J'aime les notes de bas de page. J'ai toujours aimé le style des notes, conçues comme une forme littéraire. Mais aussi il m'importe qu'elles s'inscrivent réellement dans le bas de la page, dans sa marge inférieure. Autant dire que je n'aime pas quand les notes sont regroupées et exilées en fin de volume[1]. Je tiens en effet que le texte et le hors-texte doivent se regarder dans la même page, ainsi elle s'anime d'un mouvement de l'œil qui, répondant à l'appel de la note, se déplace, descend et remonte, allant du texte au commentaire pour revenir au texte. C'est une disposition typographique ancienne. Jadis, dans les livres, la glose entourait le texte. Mais s'agissant de mon livre L'interdit2[2], je pense plus à l'anatomie d'une page du Talmud qui, dans l'édition classique de Vilna, se présente comme un emboîtement de commentaires, avec au centre la Michna, le texte source daté du iiie siècle, au-dessus et au-dessous la Guemara qui au ve siècle commente la Michna, et autour, vers l'intérieur du livre, le commentaire de Rachi (au xie siècle), et, vers l'extérieur, les commentaires postérieurs, dits « Compléments » (Tossafot). C'est après avoir écrit mon roman, composé presque exclusivement de notes en bas de page, que j'ai songé au Talmud, parce que, comme le texte source central de la Michna est issu de la tradition orale, il apparaît qu'il est lui-même aussi un commentaire. Ce qui signifie que ce grand livre n'est finalement constitué que de commentaires d'un texte absent. Ces réflexions me sont donc venues après coup, parce que la forme du livre, qui ne laissait dans la page que le centre blanc, vide avec les notes en bas, s'est imposée à moi par une autre voie, de l'intérieur même du projet littéraire. Raconter une histoire en notes de bas de page m'a semblé la façon la plus juste de figurer ce que le roman était supposé raconter, soit le voyage de quelqu'un qui va à mesure perdre l'usage de la parole, de sa langue. La page blanche était en somme une page muette, sans voix, et les notes en bas de page un murmure de plus en plus lointain. Pour finir, ce silence se révélait comme l'incarnation du yiddish, d'une langue perdue, la voix du yiddish que les Juifs d'Europe parlaient avant la Shoah, mais une langue qui s'était tue et que le héros n'avait jamais pu apprendre. Du mutisme à la langue perdue, le blanc de la page prenait presque la valeur d'une illustration – comme le Carré blanc sur fond blanc de Malevitch venait figurer l'absence d'objet.
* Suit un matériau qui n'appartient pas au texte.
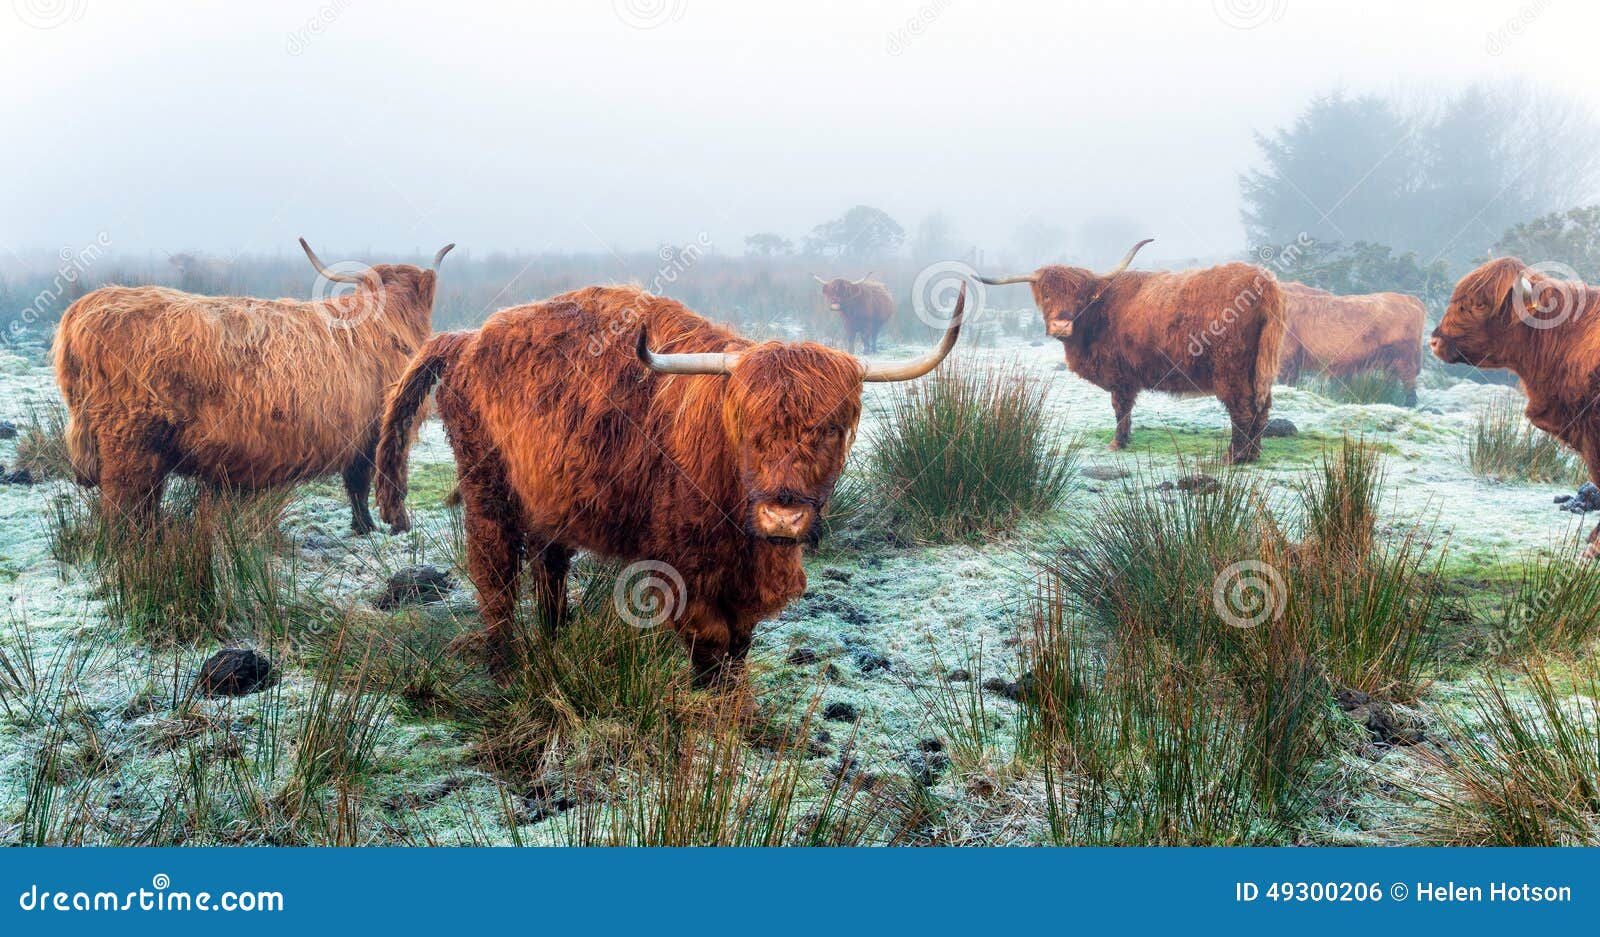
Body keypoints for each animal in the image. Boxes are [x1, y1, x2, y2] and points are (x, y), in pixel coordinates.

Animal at [54, 236, 454, 527]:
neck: (387, 322)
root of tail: (84, 308)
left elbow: (355, 483)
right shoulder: (377, 432)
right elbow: (365, 483)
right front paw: (376, 526)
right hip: (129, 440)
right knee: (123, 507)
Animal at [374, 281, 960, 681]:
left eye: (832, 429)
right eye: (747, 426)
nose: (783, 514)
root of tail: (468, 339)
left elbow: (739, 645)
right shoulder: (685, 571)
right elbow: (710, 649)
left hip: (550, 497)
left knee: (550, 568)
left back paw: (556, 639)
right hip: (488, 491)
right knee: (494, 577)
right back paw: (505, 666)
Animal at [972, 238, 1286, 460]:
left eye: (1079, 297)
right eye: (1046, 295)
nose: (1061, 325)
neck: (1098, 314)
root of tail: (1265, 280)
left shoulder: (1120, 377)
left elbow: (1120, 409)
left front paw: (1116, 443)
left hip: (1230, 370)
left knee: (1242, 410)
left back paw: (1234, 457)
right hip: (1258, 370)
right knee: (1262, 410)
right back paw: (1253, 455)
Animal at [1273, 281, 1427, 404]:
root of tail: (1409, 298)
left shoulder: (1287, 356)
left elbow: (1286, 381)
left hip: (1403, 357)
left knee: (1408, 385)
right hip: (1391, 361)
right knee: (1390, 383)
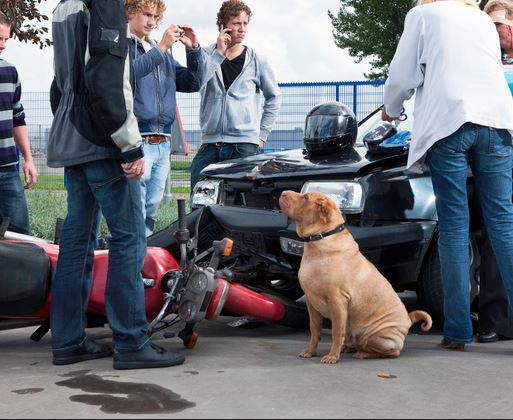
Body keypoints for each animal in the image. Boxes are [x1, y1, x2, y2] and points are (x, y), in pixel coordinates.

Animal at [278, 191, 430, 364]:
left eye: (305, 198)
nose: (283, 192)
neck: (321, 239)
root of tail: (408, 320)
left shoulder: (338, 302)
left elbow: (336, 333)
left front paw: (332, 356)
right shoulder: (312, 303)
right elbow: (314, 331)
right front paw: (311, 351)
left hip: (378, 337)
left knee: (391, 352)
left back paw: (363, 353)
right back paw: (349, 349)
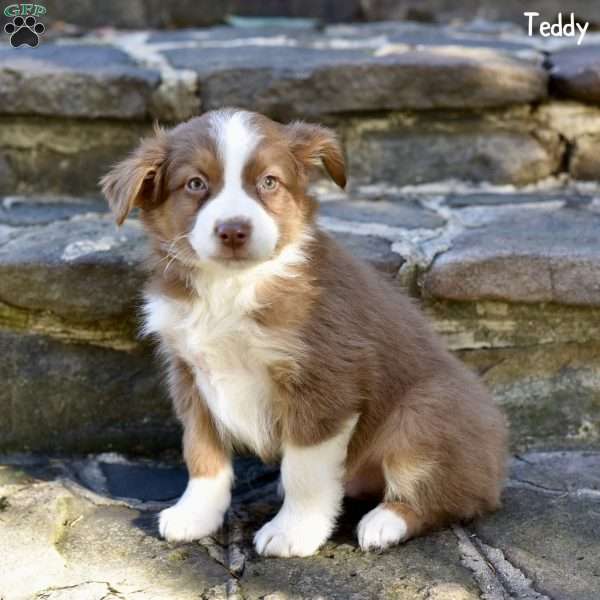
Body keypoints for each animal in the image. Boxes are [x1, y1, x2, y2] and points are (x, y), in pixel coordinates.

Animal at [102, 108, 506, 556]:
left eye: (269, 182)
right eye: (195, 183)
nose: (233, 231)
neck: (230, 286)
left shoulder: (325, 382)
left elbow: (304, 471)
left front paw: (292, 532)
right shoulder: (192, 376)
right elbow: (202, 452)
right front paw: (195, 514)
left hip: (424, 412)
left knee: (452, 496)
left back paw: (384, 522)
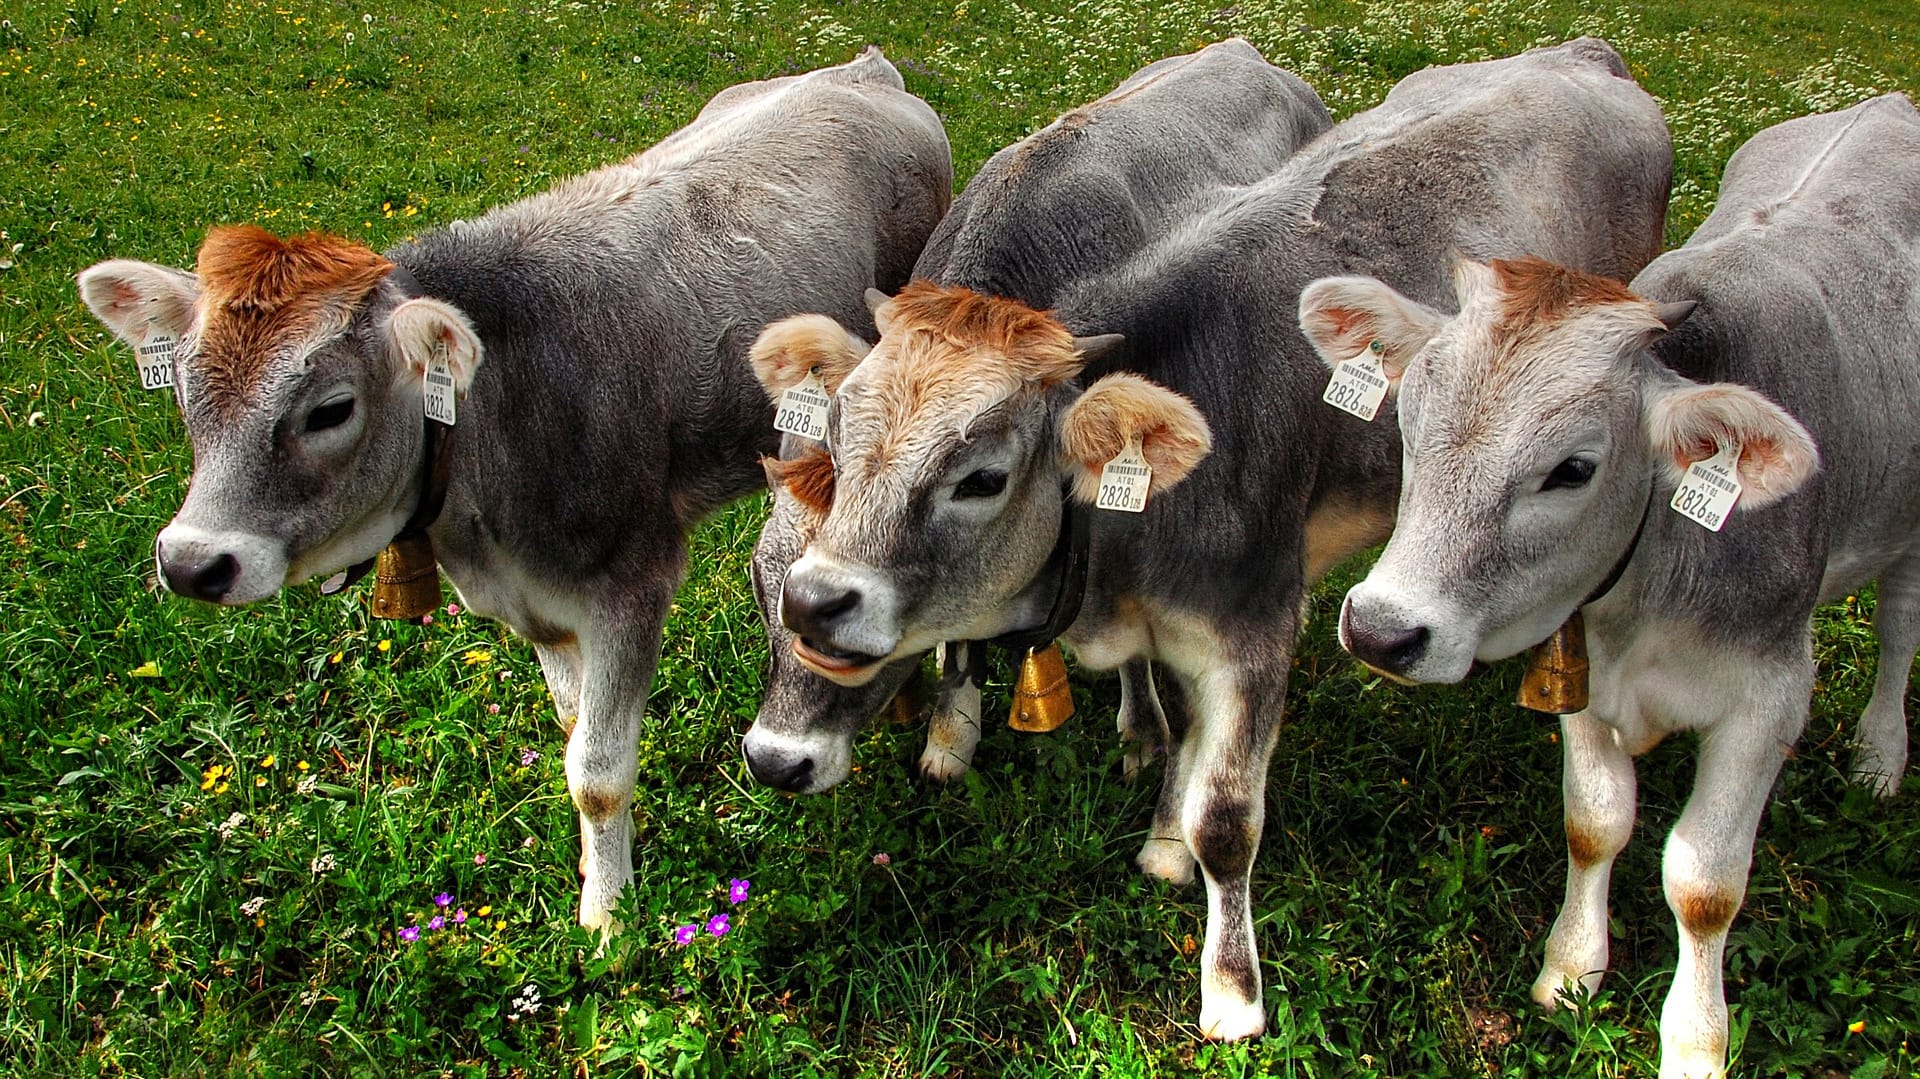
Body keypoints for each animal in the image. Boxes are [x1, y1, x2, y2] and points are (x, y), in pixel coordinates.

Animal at [76, 46, 952, 929]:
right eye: (184, 392)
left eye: (330, 409)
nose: (192, 562)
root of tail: (864, 66)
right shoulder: (538, 602)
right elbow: (572, 729)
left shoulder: (634, 580)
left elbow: (598, 772)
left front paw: (608, 916)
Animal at [1320, 94, 1920, 1075]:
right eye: (1406, 420)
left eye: (1573, 468)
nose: (1380, 631)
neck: (1647, 597)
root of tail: (1883, 103)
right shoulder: (1579, 661)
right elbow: (1594, 821)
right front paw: (1571, 968)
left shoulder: (1770, 693)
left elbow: (1705, 882)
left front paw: (1696, 1041)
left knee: (1903, 627)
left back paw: (1880, 753)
Les pages ainsi composées autour d'un centre vide ont assez vite fait regard. Je veux dire que de plusieurs parts me sont parvenues des propositions de les compléter. Les pages blanches suscitaient le désir d'écrire, de reconstituer, à partir des notes de bas de pages, le texte absent du haut, toute l'histoire, le roman manquant, effacé ou disparu. Alain Badiou m'a d'ailleurs annoncé un jour qu'il s'y était mis. Et puis il y a eu un peintre belge qui a commencé à griffonner dans le blanc des pages, sans suite. Jusqu'au jour où Francisco-Hugo Freda m'a dit – c'était il y a quelques temps – qu'il avait conçu un projet pictural sur le livre. Je sais que ce travail a cheminé longuement, souterrainement, sans arrêt. J'en ai de loin en loin aperçu des états divers. Jusqu'à ce soir récent où FHF m'a montré ses « pages » finies du livre. Une série de tableaux qu'il m'a présentée comme l'entreprise de « réécrire le livre ». Mais pas sans moi. J'avais en quelque sorte produit le fond de la page, et il avait peint dessus. Pas en l'effaçant, plutôt à la façon de ces artistes préhistoriques qui peignaient sur les murs des cavernes en utilisant dans leurs peintures les reliefs naturels de la roche ou les dessins qui les recouvraient déjà. FHF a réécrit L'interdit en peinture. Le silence est ainsi devenu visible. Je dirais que ce que l'art de FHF a accompli, c'est la métamorphose de la voix en regard.


  1. J'ai échangé sur le sujet des notes avec un grand érudit américain, Anthony Grafton, qui enseigne à Princeton et qui est sans doute le meilleur spécialiste de la question. Il est l'auteur d'un livre essentiel, traduit en français, Les origines tragiques de l'érudition. Une histoire de la note en bas de page, Paris, Seuil, 1998.
  2. Wajcman G., L'Interdit, roman, première édition, Paris, Denoël, 1986 ; réédition, Paris, Nous, 2002.